The media knows how to both create and destroy reputations. Sensationalism and tabloidisation are additionally killing journalism. It has been forgotten that spoken and written words also carry responsibility
The media and journalism reached their peak in the 1970s and ’80s. However, the first three decades of the 21st century have confirmed that media companies are in the hands of those who hold economic and political power. The media scene and journalism face numerous challenges.
Commercialisation has led to the easing of journalism standards. In the struggle for market share, the crucial difference between what is in the “public interest” and what “interests the public” has been forgotten.

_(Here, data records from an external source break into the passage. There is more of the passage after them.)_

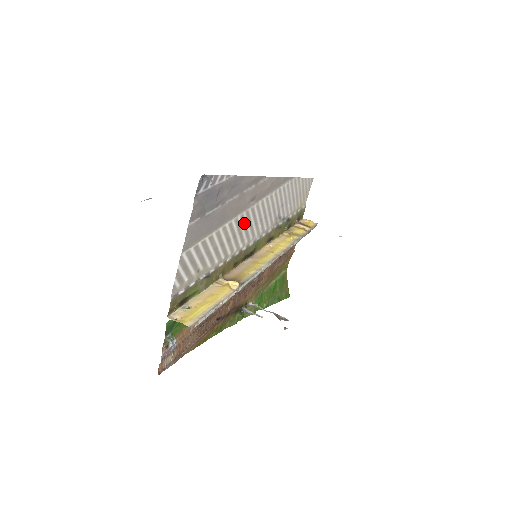
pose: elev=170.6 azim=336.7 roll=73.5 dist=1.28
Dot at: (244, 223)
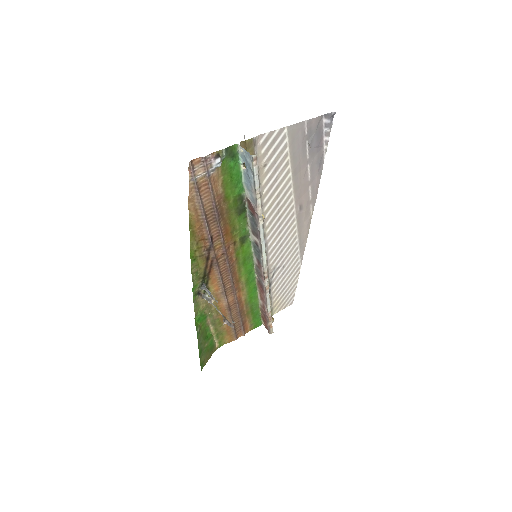
Dot at: (285, 211)
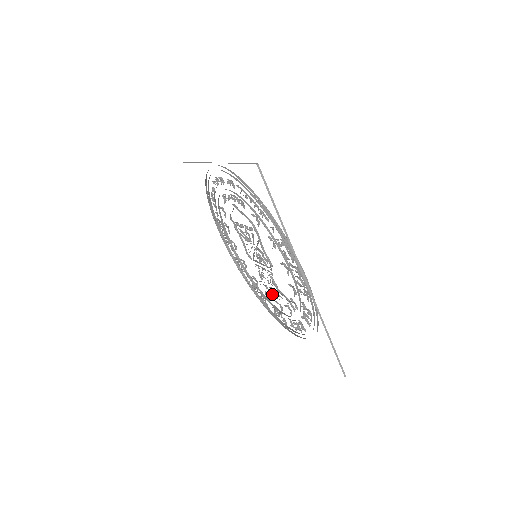
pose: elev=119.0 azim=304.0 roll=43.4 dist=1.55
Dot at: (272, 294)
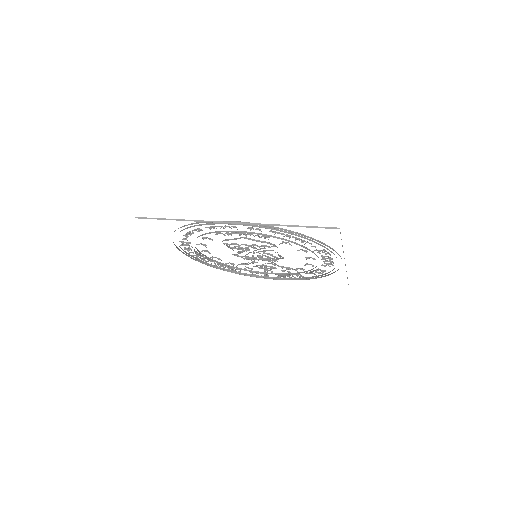
Dot at: (259, 267)
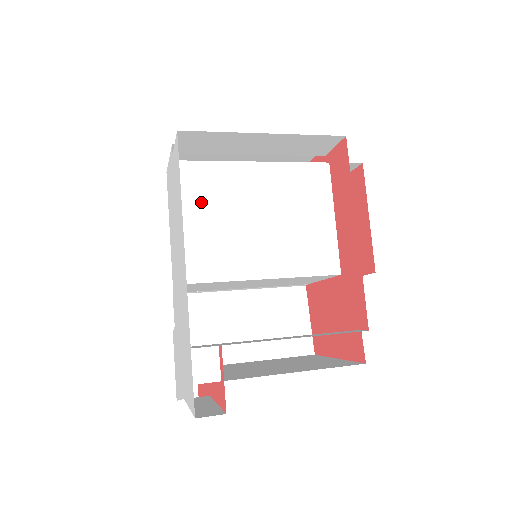
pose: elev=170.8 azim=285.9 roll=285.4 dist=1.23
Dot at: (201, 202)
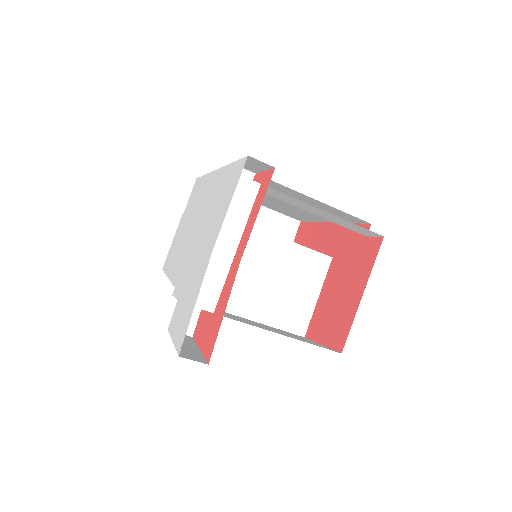
Dot at: occluded
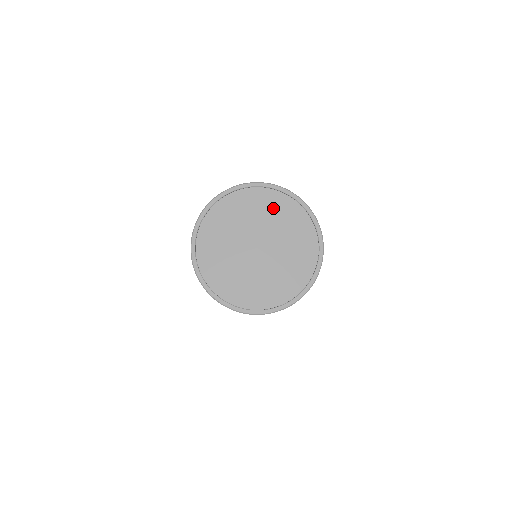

Commercial success is based on the cheap production of soft news. The media is increasingly superficial and destructive, led by the logic that “only bad news sells well”. The line between information and entertainment is being increasingly blurred. Media presentation inevitably strives to cater to the taste of a wider audience, utilising all tried and tested forms of entertainment – talk shows, celebrity status, amusement, infotainment – to make presentations more interesting and hold the attention. The gauge is circulation and people meters. Professional journalism opened the door to the huge industry of public relations, which could hardly wait to flood journalists with material about PR clients. The media not only reflects reality, but also constructs it. They don’t only report from events, but also create events. There is ever more “retroactive journalism”, in which the most important stories appear after the fact.
During this time of electronic media dominance, primarily television, but also the internet, visualisation has been reinforced and led to a visual culture. We are today preoccupied by an abundance of screens: televisions, computers, tablets and smart phones. The civilisation of the book has been replaced by the civilisation of the image. Newspapers are leafed through, print publications are leafed through on television, as are TV channels – by remote control. The emergence of the internet created new optimism over the revival of journalism, but those expectations proved unrealistic.
The old media represented a means of controlling the authorities, while the (new) social media have become an instrument for monitoring citizens
News is produced more easily, spread faster and distributed more cheaply. The internet is all surface and no depth. The internet snatched the economic base of journalism and became a competitor to advertising. The border between producers and end users of information has now become more fluid. Citizen journalism and the possibility for citizens and audiences to participate in the process of informing and reporting is leading to mass amateurisation.
The old media represented a means of controlling the authorities, while the (new) social media have become an instrument for monitoring citizens. Media outlets no longer aim to inform us, but rather strive to control us. Social media has led to a “surveillance paradigm” – with citizens monitored for economic, political and security purposes. With the help of microchips, processors, cameras and algorithms, data is processed to show what we’ve paid for and where (via payment cards), where we’ve travelled (Google maps), with whom we’ve communicated (Facebook, Viber, WhatsApp), who we’ve shot photos and videos with (Instagram, YouTube). Social media is the realisation of the dystopian future in which we’re living. Reputation is more important than ever. The more important reputation becomes, the more it is subject to attack. The media knows how to both create and destroy reputations. Sensationalism and tabloidisation are additionally killing journalism. It has been forgotten that spoken and written words also carry responsibility. New media have led to new occupations. We now have Twitter-politicians, blog-analysts, Facebook-activists, Google-journalists, Wikipedia-intellectuals, YouTubers and other influencers.
If something doesn’t appear in the media it’s as though it never happened. And that doesn’t mean that it happened in the way it is portrayed in the media. With the evolution of the media, information has become disinformation and news has become fake news, while the truth has become post-truth. Full freedom to be informed is “guaranteed only to media owners”. If we recognise and diagnose what’s happening, we are on the right road to deciding what to do.